(Items listed in a dataset)
▬▬▬
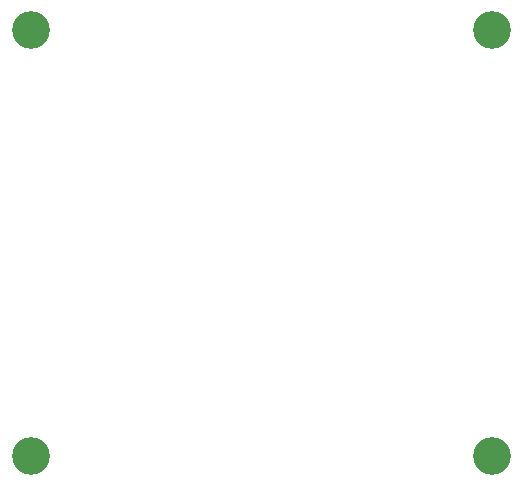
<source format=gbr>
%TF.GenerationSoftware,KiCad,Pcbnew,9.0.0*%
%TF.CreationDate,2025-03-26T19:28:19+01:00*%
%TF.ProjectId,attiny_pwm,61747469-6e79-45f7-9077-6d2e6b696361,1*%
%TF.SameCoordinates,Original*%
%TF.FileFunction,NonPlated,1,2,NPTH,Drill*%
%TF.FilePolarity,Positive*%
%FSLAX46Y46*%
G04 Gerber Fmt 4.6, Leading zero omitted, Abs format (unit mm)*
G04 Created by KiCad (PCBNEW 9.0.0) date 2025-03-26 19:28:19*
%MOMM*%
%LPD*%
G01*
G04 APERTURE LIST*
%TA.AperFunction,ComponentDrill*%
%ADD10C,3.200000*%
%TD*%
G04 APERTURE END LIST*
D10*
%TO.C,H1*%
X139673000Y-94632000D03*
%TO.C,H2*%
X139673000Y-130632000D03*
%TO.C,H3*%
X178673000Y-94632000D03*
%TO.C,H4*%
X178673000Y-130632000D03*
M02*

</source>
▬▬▬
WORK INSTRUCTION
For this exercise, transcribe the entries verbatim and skip all pictures.

RESPONSE
<source format=gbr>
%TF.GenerationSoftware,KiCad,Pcbnew,9.0.0*%
%TF.CreationDate,2025-03-26T19:28:19+01:00*%
%TF.ProjectId,attiny_pwm,61747469-6e79-45f7-9077-6d2e6b696361,1*%
%TF.SameCoordinates,Original*%
%TF.FileFunction,NonPlated,1,2,NPTH,Drill*%
%TF.FilePolarity,Positive*%
%FSLAX46Y46*%
G04 Gerber Fmt 4.6, Leading zero omitted, Abs format (unit mm)*
G04 Created by KiCad (PCBNEW 9.0.0) date 2025-03-26 19:28:19*
%MOMM*%
%LPD*%
G01*
G04 APERTURE LIST*
%TA.AperFunction,ComponentDrill*%
%ADD10C,3.200000*%
%TD*%
G04 APERTURE END LIST*
D10*
%TO.C,H1*%
X139673000Y-94632000D03*
%TO.C,H2*%
X139673000Y-130632000D03*
%TO.C,H3*%
X178673000Y-94632000D03*
%TO.C,H4*%
X178673000Y-130632000D03*
M02*

</source>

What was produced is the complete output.